In an Order dated March 21, 2013, the Probate Court (Weaver, J.) agreed with our position, denying the Motion to Dismiss:

Section 6-602(c) of the Uniform Trust Code as adopted in New Hampshire allows the amendment of a trust “by any method manifesting clear and convincing evidence of the settlor’s intent if the terms of the trust do no . . . expressly prohibit methods other than methods provided in the terms of the trust.”  Given this language, the statute contemplates that a trust may be amended in any number of ways so long as those methods are not expressly prohibited by the trust and there is clear and convincing evidence that the settlor intended to amend the trust.

The case law in this area, although limited, supports this conclusion.  In the case of In re Wendland-Reinter Trust, 677 N.W.2d 117 (Neb 2004), the Court noted that the modern trend in trust cases is to allow an amendment to a trust by any method so long as the amendment is established by clear and convincing evidence as the intent of the settlor, unless the trust provides an exclusive method for amendmentSee id. at 701-02 citing Restatement (Third) of Trusts § 63(3) at 443, Unif. Trust Code § 602(c)(2)(B).

Here, the Trust does not contain language stating that the only way it may be amended is by a writing signed by the settlor.  In section 16 of the Second Amendment and Restatement of the Trust, the language reserves to the settlor the right to amend the trust by filing notice of the change with the trustee, which in this case would have included Ms. Tierno as a co-trustee.  Although Paragraph 19 provides that the amendments are effective when executed by the Grantor, it does not specifically exclude any other method of amendment.  Given the general and broad language contained in Paragraph 16, and the provisions of RSA 564-B:6-602(c) requiring that a trust “expressly” prohibit those methods not provide din the trust, this Court finds that the plaintiff has pled sufficient facts which, if proven as true, would permit the relief sought.

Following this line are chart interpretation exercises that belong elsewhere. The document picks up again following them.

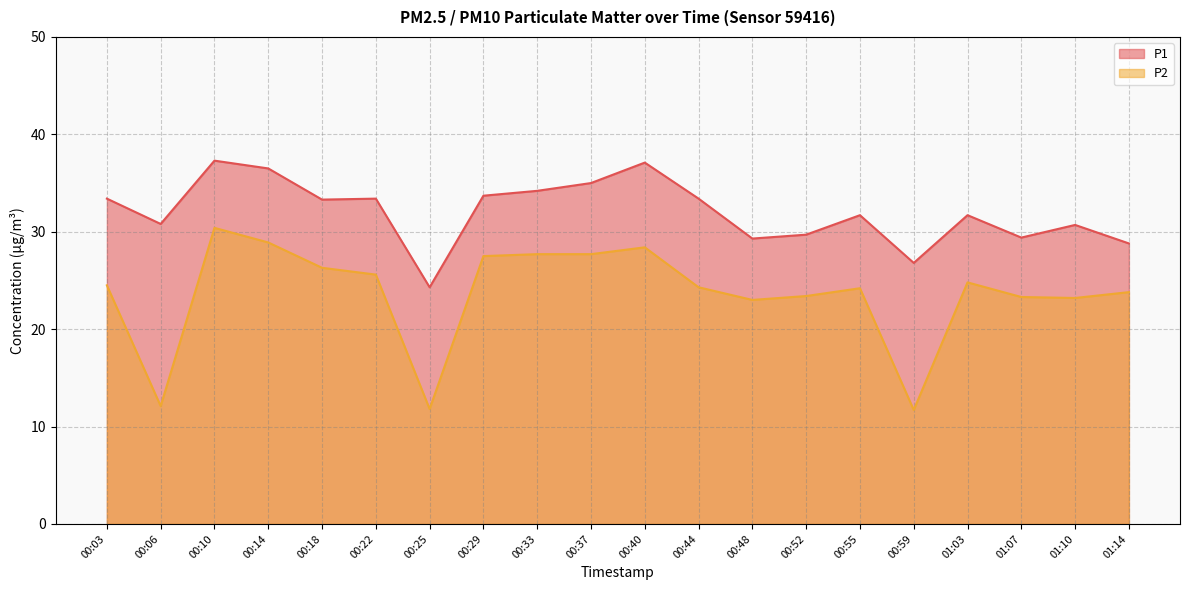

Does the chart have visible grid lines?

Yes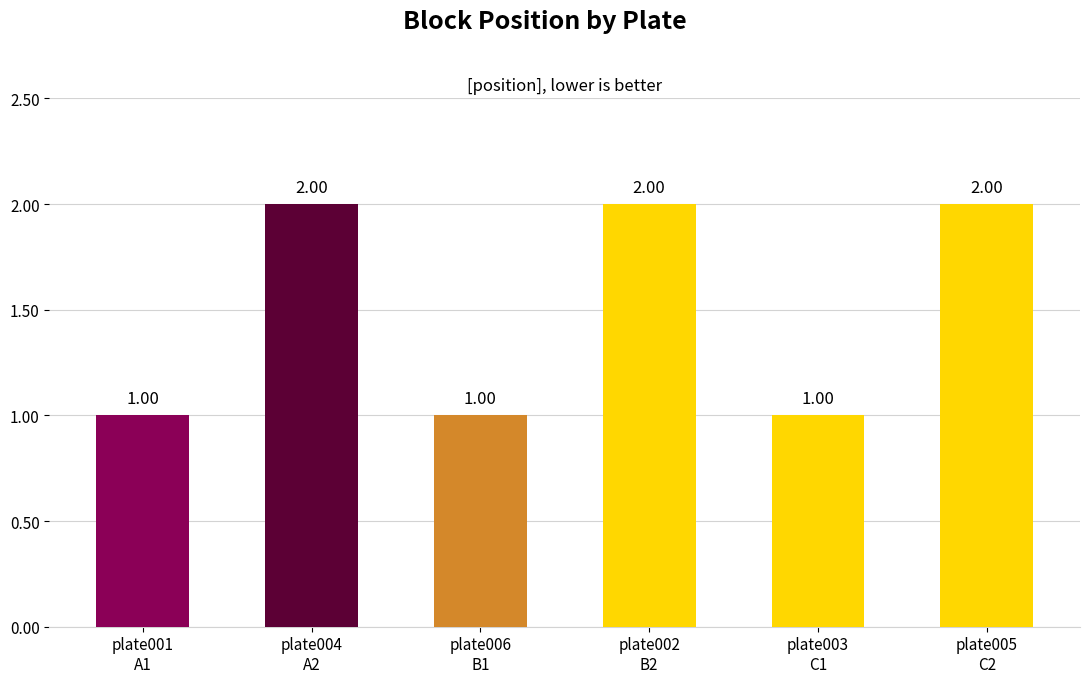

List the labels in order of value, largest first.

plate004
A2, plate002
B2, plate005
C2, plate001
A1, plate006
B1, plate003
C1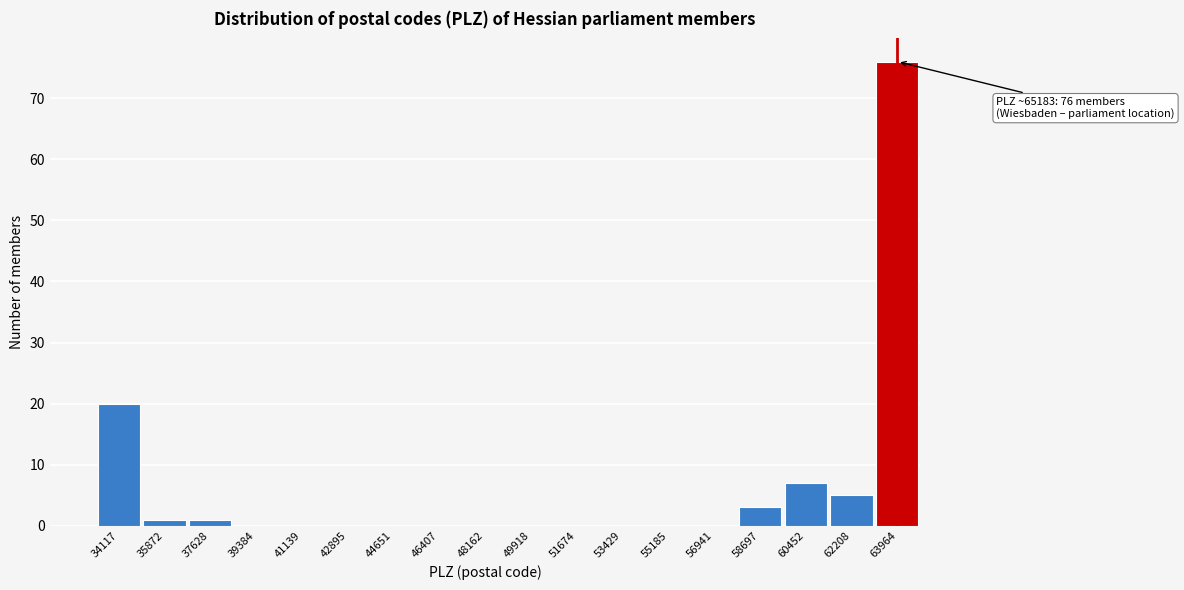

Reading right to left, list all the values displayed in this chart.

63964=76	62208=5	60452=7	58697=3	56941=0	55185=0	53429=0	51674=0	49918=0	48162=0	46407=0	44651=0	42895=0	41139=0	39384=0	37628=1	35872=1	34117=20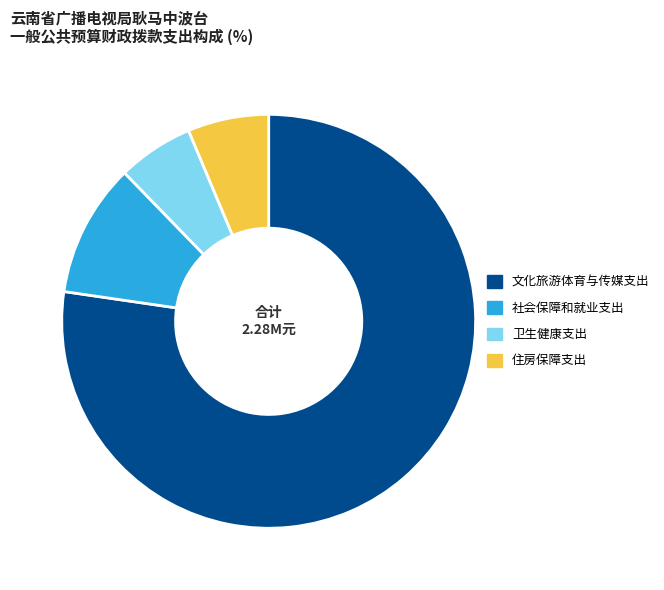

Approximately how many times larger is the value at 社会保障和就业支出 compared to 住房保障支出?

1.6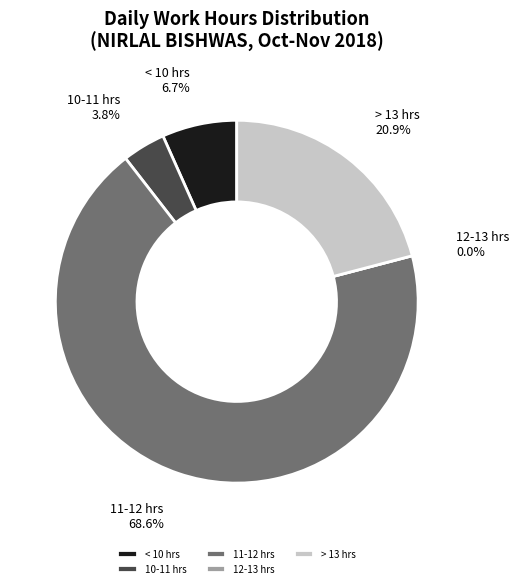

What percentage is the 20-Tue slice, to the nearest percent?

4%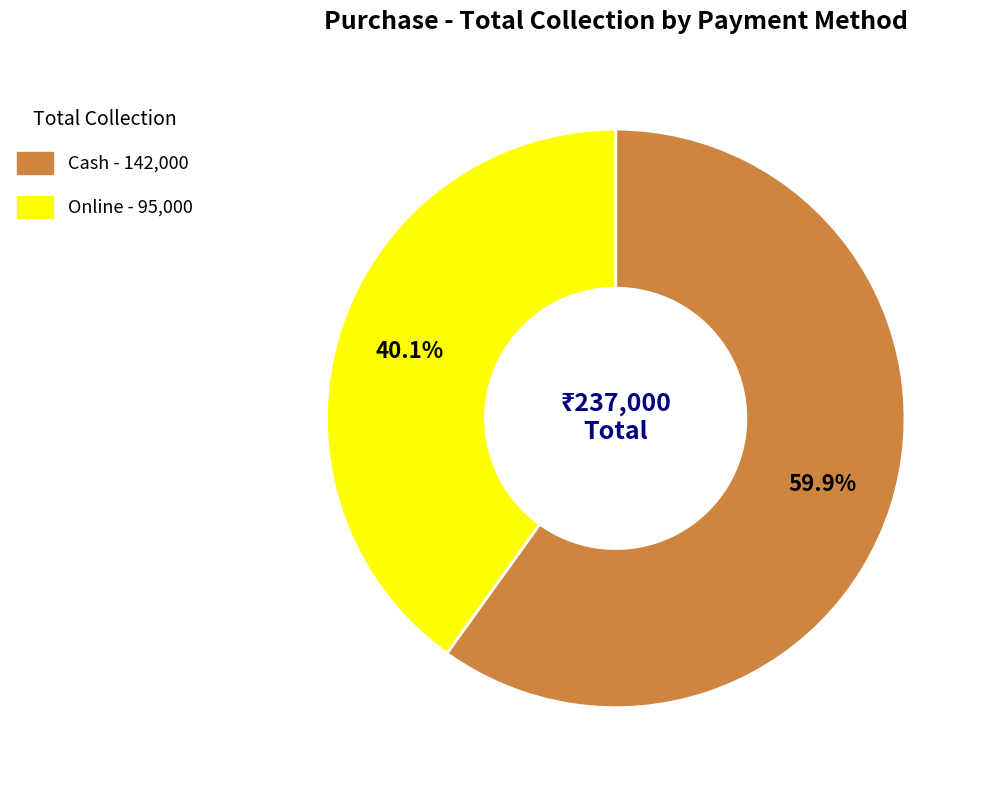

Does Online represent more than half of the total?

No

Order, pp. 3-4 (emphasis added).

Death or disability may intervene to prevent a client from signing a clearly intended trust amendment.  If that occurs, counsel should evaluate whether the trust instrument expressly prohibits a non-execution amendment,  and, if it does not, whether the trustee should treat the client instructions as an effective amendment and/or petition the Court for declaratory relief.